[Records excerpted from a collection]
----
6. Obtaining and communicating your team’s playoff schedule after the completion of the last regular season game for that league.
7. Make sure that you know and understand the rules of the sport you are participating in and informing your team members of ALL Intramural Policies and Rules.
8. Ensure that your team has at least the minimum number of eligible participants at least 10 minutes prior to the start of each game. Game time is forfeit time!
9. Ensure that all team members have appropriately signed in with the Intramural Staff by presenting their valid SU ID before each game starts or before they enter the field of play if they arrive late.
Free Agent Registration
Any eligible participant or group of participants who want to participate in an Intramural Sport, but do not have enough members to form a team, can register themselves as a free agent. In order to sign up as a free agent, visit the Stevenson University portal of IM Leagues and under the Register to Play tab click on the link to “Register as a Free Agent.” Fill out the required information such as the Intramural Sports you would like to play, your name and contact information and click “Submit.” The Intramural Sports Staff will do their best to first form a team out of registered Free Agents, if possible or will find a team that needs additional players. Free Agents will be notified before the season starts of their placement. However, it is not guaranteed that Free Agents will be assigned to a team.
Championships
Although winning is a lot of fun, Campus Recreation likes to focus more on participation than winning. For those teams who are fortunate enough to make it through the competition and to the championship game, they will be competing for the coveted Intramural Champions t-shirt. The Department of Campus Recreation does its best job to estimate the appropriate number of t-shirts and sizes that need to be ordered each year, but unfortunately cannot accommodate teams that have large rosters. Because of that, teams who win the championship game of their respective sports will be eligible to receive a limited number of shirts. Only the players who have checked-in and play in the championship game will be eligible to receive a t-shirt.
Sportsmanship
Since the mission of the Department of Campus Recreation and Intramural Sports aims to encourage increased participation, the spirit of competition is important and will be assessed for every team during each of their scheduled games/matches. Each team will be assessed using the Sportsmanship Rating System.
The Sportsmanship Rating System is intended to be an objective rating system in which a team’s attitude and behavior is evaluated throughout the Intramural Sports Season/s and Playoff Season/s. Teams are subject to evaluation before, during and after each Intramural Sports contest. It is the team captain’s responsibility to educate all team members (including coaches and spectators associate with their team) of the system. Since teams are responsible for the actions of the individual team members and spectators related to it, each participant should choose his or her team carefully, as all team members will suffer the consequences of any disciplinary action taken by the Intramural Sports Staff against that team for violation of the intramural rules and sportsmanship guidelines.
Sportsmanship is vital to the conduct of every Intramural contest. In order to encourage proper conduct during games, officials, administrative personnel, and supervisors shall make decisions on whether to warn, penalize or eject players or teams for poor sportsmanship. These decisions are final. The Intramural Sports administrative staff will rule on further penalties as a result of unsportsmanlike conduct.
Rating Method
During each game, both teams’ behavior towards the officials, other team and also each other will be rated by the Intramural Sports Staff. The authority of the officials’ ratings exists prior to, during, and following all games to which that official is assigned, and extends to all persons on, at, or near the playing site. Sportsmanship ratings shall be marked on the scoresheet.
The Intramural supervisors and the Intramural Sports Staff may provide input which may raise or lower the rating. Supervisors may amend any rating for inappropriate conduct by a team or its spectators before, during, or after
----
▶ EXERCISE REQUIREMENTS: Restate the records in full, keeping every word as it is.

▶ YOUR SOLUTION:
6. Obtaining and communicating your team’s playoff schedule after the completion of the last regular season game for that league.
7. Make sure that you know and understand the rules of the sport you are participating in and informing your team members of ALL Intramural Policies and Rules.
8. Ensure that your team has at least the minimum number of eligible participants at least 10 minutes prior to the start of each game. Game time is forfeit time!
9. Ensure that all team members have appropriately signed in with the Intramural Staff by presenting their valid SU ID before each game starts or before they enter the field of play if they arrive late.
Free Agent Registration
Any eligible participant or group of participants who want to participate in an Intramural Sport, but do not have enough members to form a team, can register themselves as a free agent. In order to sign up as a free agent, visit the Stevenson University portal of IM Leagues and under the Register to Play tab click on the link to “Register as a Free Agent.” Fill out the required information such as the Intramural Sports you would like to play, your name and contact information and click “Submit.” The Intramural Sports Staff will do their best to first form a team out of registered Free Agents, if possible or will find a team that needs additional players. Free Agents will be notified before the season starts of their placement. However, it is not guaranteed that Free Agents will be assigned to a team.
Championships
Although winning is a lot of fun, Campus Recreation likes to focus more on participation than winning. For those teams who are fortunate enough to make it through the competition and to the championship game, they will be competing for the coveted Intramural Champions t-shirt. The Department of Campus Recreation does its best job to estimate the appropriate number of t-shirts and sizes that need to be ordered each year, but unfortunately cannot accommodate teams that have large rosters. Because of that, teams who win the championship game of their respective sports will be eligible to receive a limited number of shirts. Only the players who have checked-in and play in the championship game will be eligible to receive a t-shirt.
Sportsmanship
Since the mission of the Department of Campus Recreation and Intramural Sports aims to encourage increased participation, the spirit of competition is important and will be assessed for every team during each of their scheduled games/matches. Each team will be assessed using the Sportsmanship Rating System.
The Sportsmanship Rating System is intended to be an objective rating system in which a team’s attitude and behavior is evaluated throughout the Intramural Sports Season/s and Playoff Season/s. Teams are subject to evaluation before, during and after each Intramural Sports contest. It is the team captain’s responsibility to educate all team members (including coaches and spectators associate with their team) of the system. Since teams are responsible for the actions of the individual team members and spectators related to it, each participant should choose his or her team carefully, as all team members will suffer the consequences of any disciplinary action taken by the Intramural Sports Staff against that team for violation of the intramural rules and sportsmanship guidelines.
Sportsmanship is vital to the conduct of every Intramural contest. In order to encourage proper conduct during games, officials, administrative personnel, and supervisors shall make decisions on whether to warn, penalize or eject players or teams for poor sportsmanship. These decisions are final. The Intramural Sports administrative staff will rule on further penalties as a result of unsportsmanlike conduct.
Rating Method
During each game, both teams’ behavior towards the officials, other team and also each other will be rated by the Intramural Sports Staff. The authority of the officials’ ratings exists prior to, during, and following all games to which that official is assigned, and extends to all persons on, at, or near the playing site. Sportsmanship ratings shall be marked on the scoresheet.
The Intramural supervisors and the Intramural Sports Staff may provide input which may raise or lower the rating. Supervisors may amend any rating for inappropriate conduct by a team or its spectators before, during, or after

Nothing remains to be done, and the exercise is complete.